◆ **Action item**
The required output is the lines below from the line containing "hfov_deg: 65.5" to the line containing "focal_mm: 28", inclusive, retyped exactly. No other lines belong in it.
»»
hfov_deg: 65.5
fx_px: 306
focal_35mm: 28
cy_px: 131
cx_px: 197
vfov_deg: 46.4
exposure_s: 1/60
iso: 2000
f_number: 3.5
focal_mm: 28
««
»»
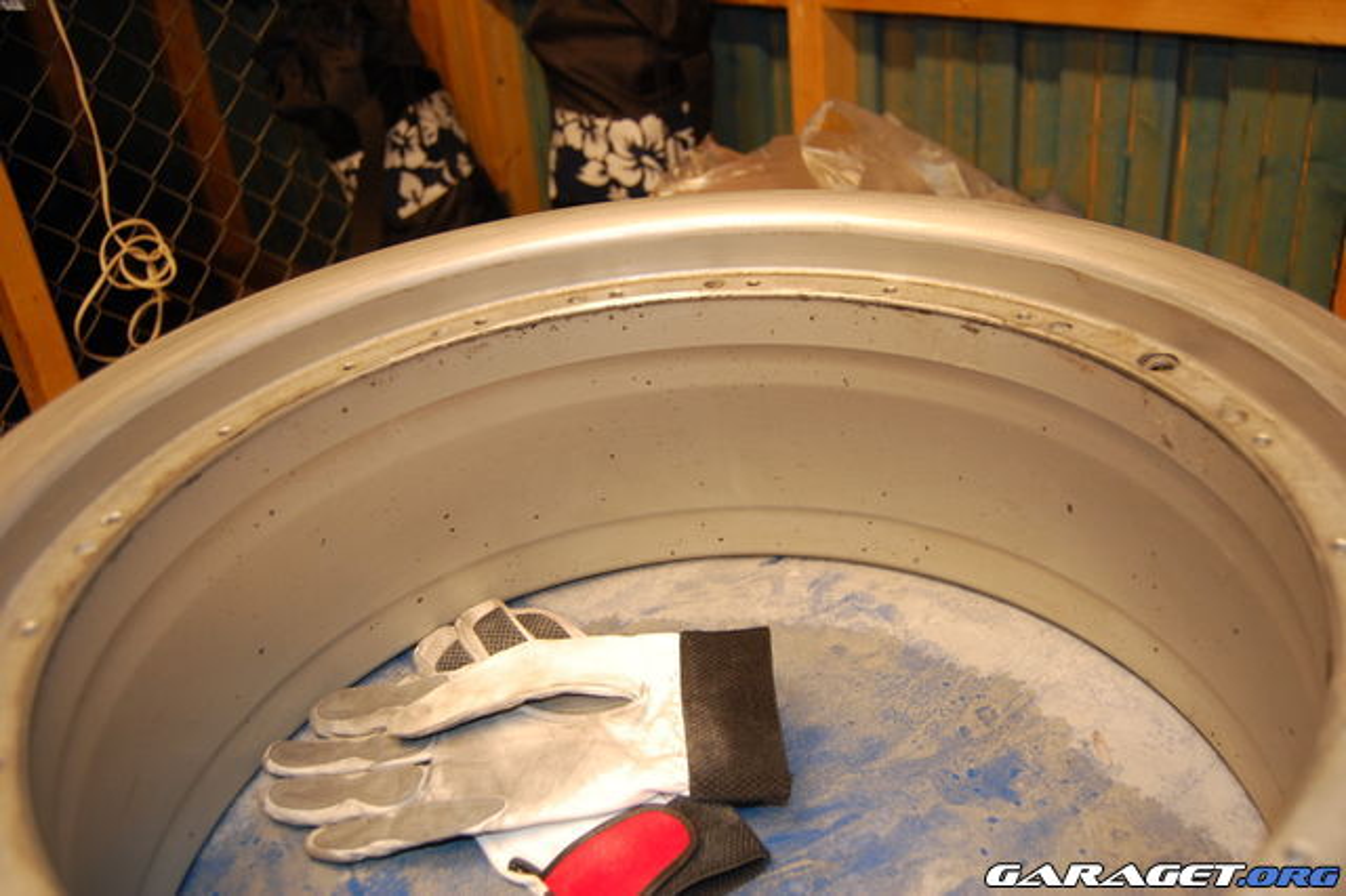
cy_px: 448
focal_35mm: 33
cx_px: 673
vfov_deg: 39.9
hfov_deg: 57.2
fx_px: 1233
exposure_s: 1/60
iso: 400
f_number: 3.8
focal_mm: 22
««
»»
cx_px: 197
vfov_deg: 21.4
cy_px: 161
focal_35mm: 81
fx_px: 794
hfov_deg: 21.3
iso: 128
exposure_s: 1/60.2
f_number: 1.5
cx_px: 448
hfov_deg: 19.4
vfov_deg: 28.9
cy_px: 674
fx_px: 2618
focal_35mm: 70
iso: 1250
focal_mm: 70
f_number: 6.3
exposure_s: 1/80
««
◆ **Exercise response**
hfov_deg: 65.5
fx_px: 306
focal_35mm: 28
cy_px: 131
cx_px: 197
vfov_deg: 46.4
exposure_s: 1/60
iso: 2000
f_number: 3.5
focal_mm: 28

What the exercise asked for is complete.